Teacher facing AIEd can reduce their workload through automation, provide them with insights about their students and support new approaches in the classroom.

System facing technology can support school managers and public authorities in making decisions. This is the least widespread category of AIEd with the fewest number of existing tools, and often requires the sharing of data between schools and colleges.

The report says that so far investment has been focused largely on learner facing tools, with 52 of the 69 companies identified working in that category. 14 teacher facing and just three system facing.

It presents a case for investment, saying there is a need for more public funding of teacher facing tools to reduce the workload of school staff, and that it can help to change the structure of education to overcome some of the existing shortcomings.

Recommendations

Among its recommendations are that the Government provides funding for research and development through Innovate UK, prioritising the teacher facing and system facing tools, and provides downstream support to encourage their adoption.

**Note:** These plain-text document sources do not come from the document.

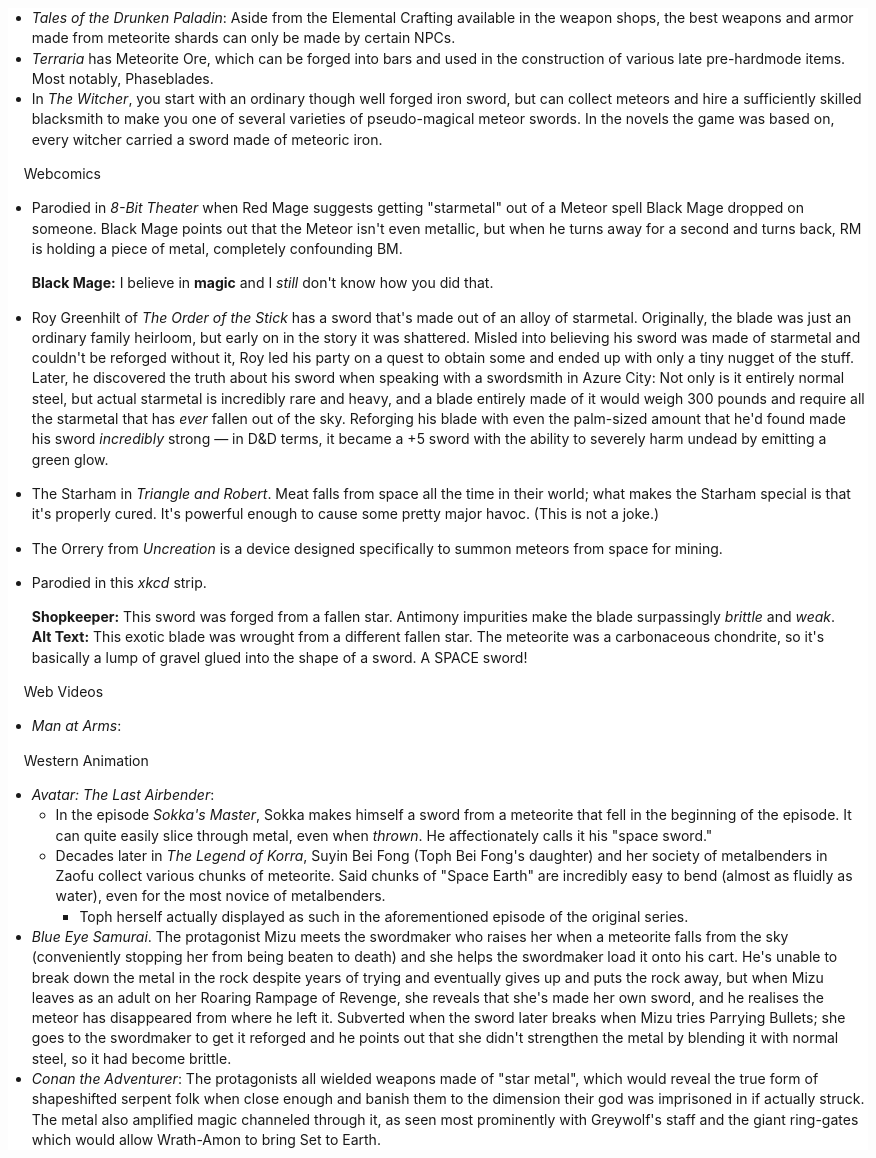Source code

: -   _Tales of the Drunken Paladin_: Aside from the Elemental Crafting available in the weapon shops, the best weapons and armor made from meteorite shards can only be made by certain NPCs.
-   _Terraria_ has Meteorite Ore, which can be forged into bars and used in the construction of various late pre-hardmode items. Most notably, Phaseblades.
-   In _The Witcher_, you start with an ordinary though well forged iron sword, but can collect meteors and hire a sufficiently skilled blacksmith to make you one of several varieties of pseudo-magical meteor swords. In the novels the game was based on, every witcher carried a sword made of meteoric iron.

    Webcomics 

-   Parodied in _8-Bit Theater_ when Red Mage suggests getting "starmetal" out of a Meteor spell Black Mage dropped on someone. Black Mage points out that the Meteor isn't even metallic, but when he turns away for a second and turns back, RM is holding a piece of metal, completely confounding BM.
    
    **Black Mage:** I believe in **magic** and I _still_ don't know how you did that.
    
-   Roy Greenhilt of _The Order of the Stick_ has a sword that's made out of an alloy of starmetal. Originally, the blade was just an ordinary family heirloom, but early on in the story it was shattered. Misled into believing his sword was made of starmetal and couldn't be reforged without it, Roy led his party on a quest to obtain some and ended up with only a tiny nugget of the stuff. Later, he discovered the truth about his sword when speaking with a swordsmith in Azure City: Not only is it entirely normal steel, but actual starmetal is incredibly rare and heavy, and a blade entirely made of it would weigh 300 pounds and require all the starmetal that has _ever_ fallen out of the sky. Reforging his blade with even the palm-sized amount that he'd found made his sword _incredibly_ strong — in D&D terms, it became a +5 sword with the ability to severely harm undead by emitting a green glow.
-   The Starham in _Triangle and Robert_. Meat falls from space all the time in their world; what makes the Starham special is that it's properly cured. It's powerful enough to cause some pretty major havoc. (This is not a joke.)
-   The Orrery from _Uncreation_ is a device designed specifically to summon meteors from space for mining.
-   Parodied in this _xkcd_ strip.
    
    **Shopkeeper:** This sword was forged from a fallen star. Antimony impurities make the blade surpassingly _brittle_ and _weak_.  
    **Alt Text:** This exotic blade was wrought from a different fallen star. The meteorite was a carbonaceous chondrite, so it's basically a lump of gravel glued into the shape of a sword. A SPACE sword!
    

    Web Videos 

-   _Man at Arms_:

    Western Animation 

-   _Avatar: The Last Airbender_:
    -   In the episode _Sokka's Master_, Sokka makes himself a sword from a meteorite that fell in the beginning of the episode. It can quite easily slice through metal, even when _thrown_. He affectionately calls it his "space sword."
    -   Decades later in _The Legend of Korra_, Suyin Bei Fong (Toph Bei Fong's daughter) and her society of metalbenders in Zaofu collect various chunks of meteorite. Said chunks of "Space Earth" are incredibly easy to bend (almost as fluidly as water), even for the most novice of metalbenders.
        -   Toph herself actually displayed as such in the aforementioned episode of the original series.
-   _Blue Eye Samurai_. The protagonist Mizu meets the swordmaker who raises her when a meteorite falls from the sky (conveniently stopping her from being beaten to death) and she helps the swordmaker load it onto his cart. He's unable to break down the metal in the rock despite years of trying and eventually gives up and puts the rock away, but when Mizu leaves as an adult on her Roaring Rampage of Revenge, she reveals that she's made her own sword, and he realises the meteor has disappeared from where he left it. Subverted when the sword later breaks when Mizu tries Parrying Bullets; she goes to the swordmaker to get it reforged and he points out that she didn't strengthen the metal by blending it with normal steel, so it had become brittle.
-   _Conan the Adventurer_: The protagonists all wielded weapons made of "star metal", which would reveal the true form of shapeshifted serpent folk when close enough and banish them to the dimension their god was imprisoned in if actually struck. The metal also amplified magic channeled through it, as seen most prominently with Greywolf's staff and the giant ring-gates which would allow Wrath-Amon to bring Set to Earth.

This should be accompanied by getting schools and colleges to provide a testbed for the technology and encouraging them to collaborate closely with the companies in the sector.

In addition, the Government should declare an ambition to create a system of  responsible education data sharing by 2030, examination authorities should launch an AIEd Assessment Challenge Prize, and there should be an effort to set up pilots that combine human expertise and the insights from AIEd assessment tools.

One of the report’s authors, Laurie Smith, senior research explorations at Nesta, said: “AIEd has the potential to tackle the mounting pressures on UK schools - from excessive teacher workload to social immobility - creating a smarter and fairer system, but there needs to be a combined effort between students, parents, teachers, government and regulators to take action now to ensure the industry fulfils its potential responsibly.

“There’s no need to be scared of AI or it taking over teacher jobs; in fact Nesta research has previously found that the number of teachers will rise not fall by 2030. Instead we should be thinking about how AI can relieve pressure on teachers freeing them up to give each student the time they deserve.”